* Activity *
Please write out the final portion of the records below exactly: the line containing "インストール メッセージの一覧を表示します。", every line after it, and nothing else.

* Exercise inputs *
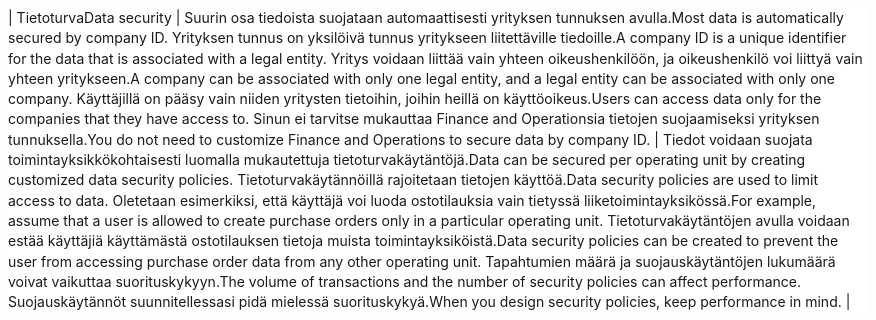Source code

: | <span data-ttu-id="2ded7-145">Tietoturva</span><span class="sxs-lookup"><span data-stu-id="2ded7-145">Data security</span></span>                            | <span data-ttu-id="2ded7-146">Suurin osa tiedoista suojataan automaattisesti yrityksen tunnuksen avulla.</span><span class="sxs-lookup"><span data-stu-id="2ded7-146">Most data is automatically secured by company ID.</span></span> <span data-ttu-id="2ded7-147">Yrityksen tunnus on yksilöivä tunnus yritykseen liitettäville tiedoille.</span><span class="sxs-lookup"><span data-stu-id="2ded7-147">A company ID is a unique identifier for the data that is associated with a legal entity.</span></span> <span data-ttu-id="2ded7-148">Yritys voidaan liittää vain yhteen oikeushenkilöön, ja oikeushenkilö voi liittyä vain yhteen yritykseen.</span><span class="sxs-lookup"><span data-stu-id="2ded7-148">A company can be associated with only one legal entity, and a legal entity can be associated with only one company.</span></span> <span data-ttu-id="2ded7-149">Käyttäjillä on pääsy vain niiden yritysten tietoihin, joihin heillä on käyttöoikeus.</span><span class="sxs-lookup"><span data-stu-id="2ded7-149">Users can access data only for the companies that they have access to.</span></span> <span data-ttu-id="2ded7-150">Sinun ei tarvitse mukauttaa Finance and Operationsia tietojen suojaamiseksi yrityksen tunnuksella.</span><span class="sxs-lookup"><span data-stu-id="2ded7-150">You do not need to customize Finance and Operations to secure data by company ID.</span></span>                                                                                                                                                                                                                                                                                                                                                                                                                                                                                                                                                                                                                                                                                                                                                                                                                                                                                                                                                                                                                                                                              | <span data-ttu-id="2ded7-151">Tiedot voidaan suojata toimintayksikkökohtaisesti luomalla mukautettuja tietoturvakäytäntöjä.</span><span class="sxs-lookup"><span data-stu-id="2ded7-151">Data can be secured per operating unit by creating customized data security policies.</span></span> <span data-ttu-id="2ded7-152">Tietoturvakäytännöillä rajoitetaan tietojen käyttöä.</span><span class="sxs-lookup"><span data-stu-id="2ded7-152">Data security policies are used to limit access to data.</span></span> <span data-ttu-id="2ded7-153">Oletetaan esimerkiksi, että käyttäjä voi luoda ostotilauksia vain tietyssä liiketoimintayksikössä.</span><span class="sxs-lookup"><span data-stu-id="2ded7-153">For example, assume that a user is allowed to create purchase orders only in a particular operating unit.</span></span> <span data-ttu-id="2ded7-154">Tietoturvakäytäntöjen avulla voidaan estää käyttäjiä käyttämästä ostotilauksen tietoja muista toimintayksiköistä.</span><span class="sxs-lookup"><span data-stu-id="2ded7-154">Data security policies can be created to prevent the user from accessing purchase order data from any other operating unit.</span></span> <span data-ttu-id="2ded7-155">Tapahtumien määrä ja suojauskäytäntöjen lukumäärä voivat vaikuttaa suorituskykyyn.</span><span class="sxs-lookup"><span data-stu-id="2ded7-155">The volume of transactions and the number of security policies can affect performance.</span></span> <span data-ttu-id="2ded7-156">Suojauskäytännöt suunnitellessasi pidä mielessä suorituskykyä.</span><span class="sxs-lookup"><span data-stu-id="2ded7-156">When you design security policies, keep performance in mind.</span></span>                                                                                                                                                                                                                                                                                                                                                                                                                                                                                                                                                                 |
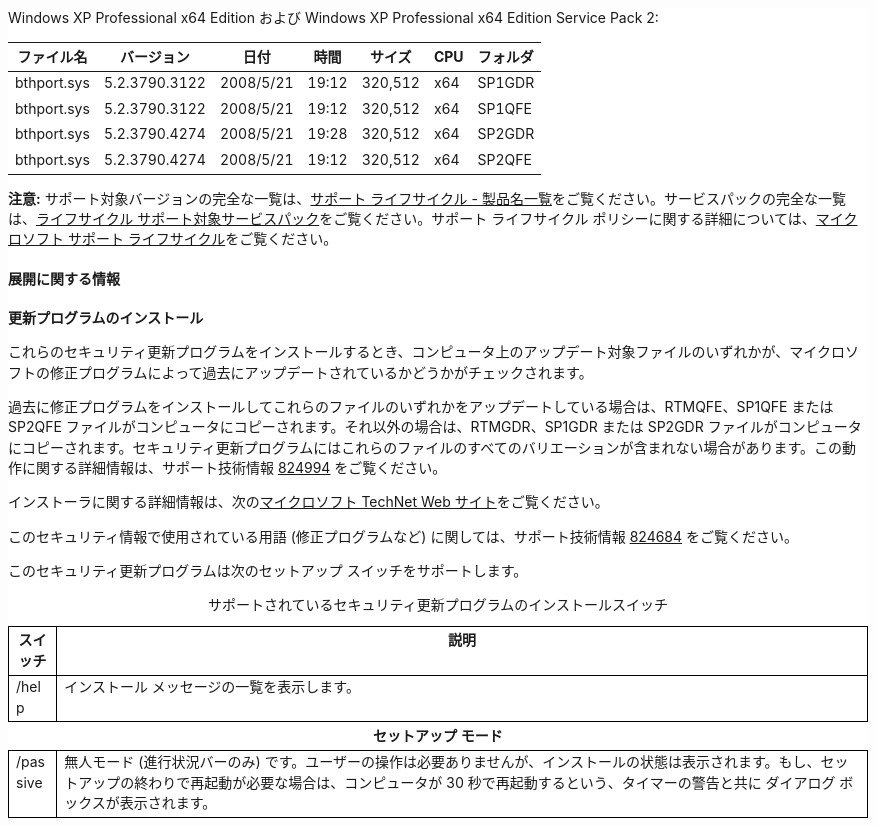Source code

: Windows XP Professional x64 Edition および Windows XP Professional x64 Edition Service Pack 2:

| ファイル名  | バージョン    | 日付      | 時間  | サイズ  | CPU | フォルダ |
|-------------|---------------|-----------|-------|---------|-----|----------|
| bthport.sys | 5.2.3790.3122 | 2008/5/21 | 19:12 | 320,512 | x64 | SP1GDR   |
| bthport.sys | 5.2.3790.3122 | 2008/5/21 | 19:12 | 320,512 | x64 | SP1QFE   |
| bthport.sys | 5.2.3790.4274 | 2008/5/21 | 19:28 | 320,512 | x64 | SP2GDR   |
| bthport.sys | 5.2.3790.4274 | 2008/5/21 | 19:12 | 320,512 | x64 | SP2QFE   |

**注意:** サポート対象バージョンの完全な一覧は、[サポート ライフサイクル - 製品名一覧](http://support.microsoft.com/gp/lifeselectindex/)をご覧ください。サービスパックの完全な一覧は、[ライフサイクル サポート対象サービスパック](http://support.microsoft.com/gp/lifesupsps)をご覧ください。サポート ライフサイクル ポリシーに関する詳細については、[マイクロソフト サポート ライフサイクル](http://support.microsoft.com/lifecycle/)をご覧ください。

#### 展開に関する情報

**更新プログラムのインストール**

これらのセキュリティ更新プログラムをインストールするとき、コンピュータ上のアップデート対象ファイルのいずれかが、マイクロソフトの修正プログラムによって過去にアップデートされているかどうかがチェックされます。

過去に修正プログラムをインストールしてこれらのファイルのいずれかをアップデートしている場合は、RTMQFE、SP1QFE または SP2QFE ファイルがコンピュータにコピーされます。それ以外の場合は、RTMGDR、SP1GDR または SP2GDR ファイルがコンピュータにコピーされます。セキュリティ更新プログラムにはこれらのファイルのすべてのバリエーションが含まれない場合があります。この動作に関する詳細情報は、サポート技術情報 [824994](http://support.microsoft.com/kb/824994) をご覧ください。

インストーラに関する詳細情報は、次の[マイクロソフト TechNet Web サイト](http://www.microsoft.com/japan/technet/prodtechnol/windowsserver2003/deployment/winupdte.mspx)をご覧ください。

このセキュリティ情報で使用されている用語 (修正プログラムなど) に関しては、サポート技術情報 [824684](http://support.microsoft.com/kb/824684) をご覧ください。

このセキュリティ更新プログラムは次のセットアップ スイッチをサポートします。

<table class="dataTable">
<caption>
サポートされているセキュリティ更新プログラムのインストールスイッチ
</caption>
<tr class="thead">
<th style="border:1px solid black;" >
スイッチ
</th>
<th style="border:1px solid black;" >
説明
</th>
</tr>
<tr>
<td style="border:1px solid black;">
/help
</td>
<td style="border:1px solid black;">
インストール メッセージの一覧を表示します。
</td>
</tr>
<tr>
<th colspan="2">
セットアップ モード
</th>
</tr>
<tr class="alternateRow">
<td style="border:1px solid black;">
/passive
</td>
<td style="border:1px solid black;">
無人モード (進行状況バーのみ) です。ユーザーの操作は必要ありませんが、インストールの状態は表示されます。もし、セットアップの終わりで再起動が必要な場合は、コンピュータが 30 秒で再起動するという、タイマーの警告と共に ダイアログ ボックスが表示されます。
</td>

* Your solution *
インストール メッセージの一覧を表示します。
</td>
</tr>
<tr>
<th colspan="2">
セットアップ モード
</th>
</tr>
<tr class="alternateRow">
<td style="border:1px solid black;">
/passive
</td>
<td style="border:1px solid black;">
無人モード (進行状況バーのみ) です。ユーザーの操作は必要ありませんが、インストールの状態は表示されます。もし、セットアップの終わりで再起動が必要な場合は、コンピュータが 30 秒で再起動するという、タイマーの警告と共に ダイアログ ボックスが表示されます。
</td>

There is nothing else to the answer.